After the abuse, Calvin was threatened. ‘He was saying that he knew where my grandparents lived. If I said anything, he’d hurt my family and he’d come back and hurt me … I told no one … I told my aunty for the first time … about two years ago.’

Calvin said, ‘After the abuse I found a safe haven being in juvenile justice centres. So I got myself locked up every chance I could. Breaching bail. Breaching bonds. Assaulting staff members just to get locked away again …

‘I … used the juvenile justice centres as a safe house … I was always under cameras. You’re never left alone with a staff member … There was always two or more staff members there, and there was other witnesses if something happened … I wanted to feel safe … because I’d always had that in the back of my mind, that he could be just around the corner if I was at a refuge.’

In his mid-teens, Calvin’s grandmother went to the Family Court and gained custody. ‘I never felt more safe in my life that I was back home with my grandparents and yeah, it took a while before I mucked up again.’

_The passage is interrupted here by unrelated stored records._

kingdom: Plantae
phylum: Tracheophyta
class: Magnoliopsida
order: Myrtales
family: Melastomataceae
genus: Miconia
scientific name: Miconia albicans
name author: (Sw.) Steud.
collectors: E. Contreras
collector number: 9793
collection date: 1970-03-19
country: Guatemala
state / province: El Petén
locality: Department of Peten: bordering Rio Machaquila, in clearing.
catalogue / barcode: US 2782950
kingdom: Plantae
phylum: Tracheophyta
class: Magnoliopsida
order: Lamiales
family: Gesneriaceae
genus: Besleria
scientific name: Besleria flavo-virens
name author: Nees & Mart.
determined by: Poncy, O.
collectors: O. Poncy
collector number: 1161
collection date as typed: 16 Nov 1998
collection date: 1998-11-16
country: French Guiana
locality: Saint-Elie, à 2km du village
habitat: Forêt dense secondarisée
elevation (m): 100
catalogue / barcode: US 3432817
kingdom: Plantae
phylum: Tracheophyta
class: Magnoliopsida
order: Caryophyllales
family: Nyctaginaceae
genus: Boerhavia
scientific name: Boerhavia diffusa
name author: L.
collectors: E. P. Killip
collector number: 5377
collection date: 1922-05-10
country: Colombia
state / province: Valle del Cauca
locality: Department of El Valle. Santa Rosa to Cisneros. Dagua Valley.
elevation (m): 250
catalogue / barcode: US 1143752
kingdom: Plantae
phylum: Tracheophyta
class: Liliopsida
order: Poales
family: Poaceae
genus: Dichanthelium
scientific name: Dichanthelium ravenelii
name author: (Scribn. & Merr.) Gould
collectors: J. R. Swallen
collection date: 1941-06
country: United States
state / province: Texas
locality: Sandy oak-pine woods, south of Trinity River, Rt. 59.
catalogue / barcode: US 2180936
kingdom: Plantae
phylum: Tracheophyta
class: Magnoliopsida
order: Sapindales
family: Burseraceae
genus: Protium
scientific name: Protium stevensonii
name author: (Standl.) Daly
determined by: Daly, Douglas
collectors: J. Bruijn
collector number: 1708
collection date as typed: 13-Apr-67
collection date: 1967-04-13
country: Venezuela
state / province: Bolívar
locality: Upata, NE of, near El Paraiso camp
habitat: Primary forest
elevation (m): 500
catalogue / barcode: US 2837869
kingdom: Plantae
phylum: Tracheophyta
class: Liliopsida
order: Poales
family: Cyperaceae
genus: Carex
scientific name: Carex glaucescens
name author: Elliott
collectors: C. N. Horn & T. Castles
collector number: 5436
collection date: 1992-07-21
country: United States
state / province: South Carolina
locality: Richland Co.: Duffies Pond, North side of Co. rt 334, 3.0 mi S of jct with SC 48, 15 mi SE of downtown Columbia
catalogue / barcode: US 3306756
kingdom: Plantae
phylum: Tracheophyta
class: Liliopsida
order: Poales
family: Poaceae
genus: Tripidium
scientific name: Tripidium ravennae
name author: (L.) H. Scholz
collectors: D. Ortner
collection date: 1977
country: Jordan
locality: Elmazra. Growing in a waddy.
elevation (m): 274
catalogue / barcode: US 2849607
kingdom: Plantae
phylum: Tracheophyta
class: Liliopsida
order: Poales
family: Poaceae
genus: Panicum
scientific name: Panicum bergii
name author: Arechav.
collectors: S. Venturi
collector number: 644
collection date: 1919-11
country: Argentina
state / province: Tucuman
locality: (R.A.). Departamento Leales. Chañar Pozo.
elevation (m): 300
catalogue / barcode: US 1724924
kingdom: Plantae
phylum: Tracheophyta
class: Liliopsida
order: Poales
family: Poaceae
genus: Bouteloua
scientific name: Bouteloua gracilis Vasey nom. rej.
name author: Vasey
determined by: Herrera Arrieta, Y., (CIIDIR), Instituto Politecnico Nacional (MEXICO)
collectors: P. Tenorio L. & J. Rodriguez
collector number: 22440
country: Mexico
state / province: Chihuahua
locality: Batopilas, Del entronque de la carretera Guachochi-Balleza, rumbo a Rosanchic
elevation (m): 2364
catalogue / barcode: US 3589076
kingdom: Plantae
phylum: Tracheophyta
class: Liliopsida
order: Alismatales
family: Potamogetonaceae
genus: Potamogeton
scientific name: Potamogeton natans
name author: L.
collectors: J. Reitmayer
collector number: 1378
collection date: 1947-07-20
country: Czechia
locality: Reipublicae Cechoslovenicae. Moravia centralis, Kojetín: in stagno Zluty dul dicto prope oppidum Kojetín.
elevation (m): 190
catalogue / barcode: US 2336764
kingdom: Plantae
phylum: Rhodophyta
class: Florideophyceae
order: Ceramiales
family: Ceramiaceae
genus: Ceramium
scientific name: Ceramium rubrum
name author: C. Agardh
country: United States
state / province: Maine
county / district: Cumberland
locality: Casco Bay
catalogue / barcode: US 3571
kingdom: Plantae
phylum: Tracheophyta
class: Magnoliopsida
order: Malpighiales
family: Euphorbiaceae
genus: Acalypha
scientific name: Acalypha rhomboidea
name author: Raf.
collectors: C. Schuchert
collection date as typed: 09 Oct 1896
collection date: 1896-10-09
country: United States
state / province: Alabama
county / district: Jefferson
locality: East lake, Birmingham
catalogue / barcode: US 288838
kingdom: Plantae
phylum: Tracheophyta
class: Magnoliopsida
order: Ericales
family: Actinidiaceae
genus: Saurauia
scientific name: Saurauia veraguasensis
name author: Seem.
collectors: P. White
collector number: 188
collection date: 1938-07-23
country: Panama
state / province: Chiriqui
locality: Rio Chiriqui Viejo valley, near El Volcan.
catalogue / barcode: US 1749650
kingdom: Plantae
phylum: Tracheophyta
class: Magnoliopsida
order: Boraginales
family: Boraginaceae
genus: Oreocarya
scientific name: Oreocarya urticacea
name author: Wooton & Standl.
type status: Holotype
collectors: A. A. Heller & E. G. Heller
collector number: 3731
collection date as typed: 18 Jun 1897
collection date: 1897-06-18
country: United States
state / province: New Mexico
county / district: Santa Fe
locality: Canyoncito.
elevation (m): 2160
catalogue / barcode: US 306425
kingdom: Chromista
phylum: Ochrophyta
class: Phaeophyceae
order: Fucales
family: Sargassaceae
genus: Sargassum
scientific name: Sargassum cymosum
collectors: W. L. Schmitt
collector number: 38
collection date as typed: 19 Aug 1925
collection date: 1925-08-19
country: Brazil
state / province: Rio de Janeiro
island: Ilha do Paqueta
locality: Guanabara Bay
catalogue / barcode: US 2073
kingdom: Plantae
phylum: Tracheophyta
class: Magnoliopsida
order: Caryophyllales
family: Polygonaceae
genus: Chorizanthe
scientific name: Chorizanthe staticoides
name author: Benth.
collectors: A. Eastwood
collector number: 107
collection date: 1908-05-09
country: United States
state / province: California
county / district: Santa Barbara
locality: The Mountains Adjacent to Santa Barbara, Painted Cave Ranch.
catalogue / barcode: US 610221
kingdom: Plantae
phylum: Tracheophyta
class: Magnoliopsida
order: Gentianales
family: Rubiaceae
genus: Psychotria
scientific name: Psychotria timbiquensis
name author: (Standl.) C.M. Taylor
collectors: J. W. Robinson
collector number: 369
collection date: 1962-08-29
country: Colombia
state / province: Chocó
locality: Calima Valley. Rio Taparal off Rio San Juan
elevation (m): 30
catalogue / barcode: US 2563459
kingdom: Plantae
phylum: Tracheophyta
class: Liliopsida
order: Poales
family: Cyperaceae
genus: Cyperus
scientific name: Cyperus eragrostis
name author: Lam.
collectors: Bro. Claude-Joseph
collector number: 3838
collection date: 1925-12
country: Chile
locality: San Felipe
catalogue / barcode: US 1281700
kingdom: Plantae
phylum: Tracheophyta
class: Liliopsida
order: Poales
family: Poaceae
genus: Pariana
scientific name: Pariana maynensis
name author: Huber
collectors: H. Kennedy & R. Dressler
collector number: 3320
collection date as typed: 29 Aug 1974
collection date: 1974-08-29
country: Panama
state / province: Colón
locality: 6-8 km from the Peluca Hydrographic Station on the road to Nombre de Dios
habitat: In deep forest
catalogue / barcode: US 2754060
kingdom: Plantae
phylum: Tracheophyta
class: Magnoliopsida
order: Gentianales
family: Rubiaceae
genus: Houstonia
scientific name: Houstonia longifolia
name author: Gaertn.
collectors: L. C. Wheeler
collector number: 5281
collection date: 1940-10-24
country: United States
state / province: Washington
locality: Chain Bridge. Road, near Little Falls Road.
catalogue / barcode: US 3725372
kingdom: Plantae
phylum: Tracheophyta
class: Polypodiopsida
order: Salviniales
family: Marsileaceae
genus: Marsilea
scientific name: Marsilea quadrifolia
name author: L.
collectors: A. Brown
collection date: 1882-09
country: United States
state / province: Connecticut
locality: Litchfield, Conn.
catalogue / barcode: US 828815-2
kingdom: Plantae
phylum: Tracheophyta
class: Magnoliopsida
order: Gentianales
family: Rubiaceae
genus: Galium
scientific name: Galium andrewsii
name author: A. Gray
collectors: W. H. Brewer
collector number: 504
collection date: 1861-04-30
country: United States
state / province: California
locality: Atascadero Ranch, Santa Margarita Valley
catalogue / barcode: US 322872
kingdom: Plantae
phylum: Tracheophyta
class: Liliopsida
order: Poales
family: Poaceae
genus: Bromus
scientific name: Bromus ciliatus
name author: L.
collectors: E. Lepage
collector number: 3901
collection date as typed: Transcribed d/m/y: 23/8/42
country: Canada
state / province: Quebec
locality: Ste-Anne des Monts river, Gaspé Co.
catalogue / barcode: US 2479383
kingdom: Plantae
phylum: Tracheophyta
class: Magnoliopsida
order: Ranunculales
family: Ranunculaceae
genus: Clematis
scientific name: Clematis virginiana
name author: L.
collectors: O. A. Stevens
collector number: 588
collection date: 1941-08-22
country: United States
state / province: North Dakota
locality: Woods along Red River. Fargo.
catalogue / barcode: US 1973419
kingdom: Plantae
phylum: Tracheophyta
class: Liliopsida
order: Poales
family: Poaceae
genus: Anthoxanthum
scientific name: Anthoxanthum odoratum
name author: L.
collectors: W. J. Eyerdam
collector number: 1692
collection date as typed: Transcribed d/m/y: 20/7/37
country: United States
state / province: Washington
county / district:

When Calvin was arrested for a crime he did not commit he beat the charges, but he is currently in jail awaiting sentencing after pleading guilty to another crime. He told the Commissioner that, unlike juvenile detention, he doesn’t feel safe in jail. ‘Jail’s a … different [kettle] of fish. You got some serious blokes in here … They don’t mess around.’

Calvin now has a child of his own and he gets ‘really, really upset when I hear about other children getting hurt and women getting hurt in a sexual way. That makes me upset and really makes me angry’.

He’s only spoken about the abuse with three people: his aunt and his caseworker, and the Commissioner.

‘These three times that I’ve said something have been the hardest three times in my life … It’s good. I have to get it out there, you know. You can’t let these people do it to kids anymore. I got my own kid now. I don’t want it to happen to him.’